Participants from NGOs and advocacy organizations put particular emphasis on the need to involve communities in the development, implementation, and management of water projects. A number of presentations highlighted the fact that, too often, community participation is used by authorities to download the financial and labour costs of construction and maintenance of waterworks. It was pointed out that community participation was in itself misleading because it often did not take into account existing power structures within the community and frequently ignored the specific interests, roles, responsibilities, and needs of women in water management and utilization.
Over the next decades, the single most important consideration in water management will have to be that of institutional design - developing a set of rules that users, suppliers, and policymakers understand, agree upon, and are willing to follow. Organizational blueprints do not exist, nor are they likely to be readily adopted. Instead, within broad frameworks set by government, users and suppliers need to design their own institutions, matched to their particular set of physical, economic, and cultural conditions. At the same time, it is also important to keep in mind that decentralization and market systems have their own problems: perverse incentives also face private firms and local management institutions responsible for systems operation and maintenance.
Another issue of growing important is the international conflicts over water quantity and (recently) quality.

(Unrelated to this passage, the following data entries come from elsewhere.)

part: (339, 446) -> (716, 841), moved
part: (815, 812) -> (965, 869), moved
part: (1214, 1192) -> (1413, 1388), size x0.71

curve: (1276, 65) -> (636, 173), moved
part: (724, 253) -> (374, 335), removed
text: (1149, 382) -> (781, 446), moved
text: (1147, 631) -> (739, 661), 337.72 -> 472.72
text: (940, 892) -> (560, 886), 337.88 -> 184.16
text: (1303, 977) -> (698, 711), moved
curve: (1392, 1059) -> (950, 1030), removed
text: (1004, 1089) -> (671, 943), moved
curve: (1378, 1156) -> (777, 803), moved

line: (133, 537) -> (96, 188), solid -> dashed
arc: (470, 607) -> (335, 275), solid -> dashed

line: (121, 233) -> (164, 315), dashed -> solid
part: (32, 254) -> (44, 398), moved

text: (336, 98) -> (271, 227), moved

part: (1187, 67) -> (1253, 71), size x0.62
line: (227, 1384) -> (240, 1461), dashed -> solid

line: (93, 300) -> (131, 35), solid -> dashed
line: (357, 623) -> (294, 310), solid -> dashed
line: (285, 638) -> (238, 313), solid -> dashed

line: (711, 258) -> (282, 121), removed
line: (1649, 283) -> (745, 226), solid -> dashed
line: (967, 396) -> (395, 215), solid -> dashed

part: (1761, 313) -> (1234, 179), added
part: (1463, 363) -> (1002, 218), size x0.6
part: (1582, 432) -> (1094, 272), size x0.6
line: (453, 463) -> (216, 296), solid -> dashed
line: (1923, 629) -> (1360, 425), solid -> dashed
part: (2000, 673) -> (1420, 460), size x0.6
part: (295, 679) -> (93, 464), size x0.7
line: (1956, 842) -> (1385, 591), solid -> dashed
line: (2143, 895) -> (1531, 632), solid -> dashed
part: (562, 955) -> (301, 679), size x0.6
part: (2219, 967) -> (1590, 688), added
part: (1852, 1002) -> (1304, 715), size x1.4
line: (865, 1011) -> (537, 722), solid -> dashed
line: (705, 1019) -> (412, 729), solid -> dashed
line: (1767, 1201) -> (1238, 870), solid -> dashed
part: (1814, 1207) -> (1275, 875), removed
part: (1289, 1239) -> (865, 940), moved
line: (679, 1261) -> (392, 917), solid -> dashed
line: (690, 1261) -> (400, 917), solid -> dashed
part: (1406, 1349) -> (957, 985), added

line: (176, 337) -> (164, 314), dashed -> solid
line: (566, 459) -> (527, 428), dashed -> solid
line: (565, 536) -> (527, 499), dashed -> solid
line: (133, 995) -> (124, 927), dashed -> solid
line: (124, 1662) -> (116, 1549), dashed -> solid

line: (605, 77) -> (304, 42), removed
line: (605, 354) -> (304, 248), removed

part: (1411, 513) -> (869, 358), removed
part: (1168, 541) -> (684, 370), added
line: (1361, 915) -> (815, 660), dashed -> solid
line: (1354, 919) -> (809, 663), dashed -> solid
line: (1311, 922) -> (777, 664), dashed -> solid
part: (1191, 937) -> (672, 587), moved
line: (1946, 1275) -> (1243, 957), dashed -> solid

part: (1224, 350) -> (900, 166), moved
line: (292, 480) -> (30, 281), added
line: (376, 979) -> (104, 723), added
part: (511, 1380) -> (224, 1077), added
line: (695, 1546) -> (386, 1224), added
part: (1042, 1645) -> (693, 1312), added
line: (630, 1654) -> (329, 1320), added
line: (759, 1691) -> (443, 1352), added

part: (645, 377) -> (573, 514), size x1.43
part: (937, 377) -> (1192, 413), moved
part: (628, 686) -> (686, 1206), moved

Rights to use or harvest are creating difficult issues for governments throughout the region. Participants stressed the need to quantify transborder impacts of water use and disposal. High priority must be accorded to improved methods for conflict resolution and joint management, whether these involve two communities on opposite sides of a border or entire nations depending upon the same watercourse or aquifer.
The above list is by no means exhaustive. Participants discussed numerous technical, socioeconomic, and political issues facing researchers in A&ME, which included the following:
- 22380. How can better integration be achieved between land and water management, ensuring sustainability of flora, fauna, and habitat?
- 22379. How do existing tenure and property arrangements, including common property concerns, affect the way water is managed and services delivered?
- 22378. What is the appropriate role for and the most effective ways of incorporating indigenous knowledge into water decision-making and management?
Although consensus was not reached on solutions and the types of interventions required, questions and differences were clearly articulated and point to the need for more rigorous examination of the substance and specifics behind the issues. In some cases, enough information is already available for improved water policies and practices. In many others, however, additional research is required before agreements can be reached on appropriate priorities and strategies.
Finally, it is important to stress that the majority of the presentations in this publication have been prepared by scientists living and working in A&ME who deal on a daily basis with the looming water crisis. They are therefore the ones who are in the best position to suggest alternative solutions or processes that might lead to possible solutions.
For its part, IDRC will continue to place a high priority on the support of applied research on water management in A&ME. As in the past, the great bulk of that research will be proposed, implemented, and carried forward into policy proposals by researchers from the region.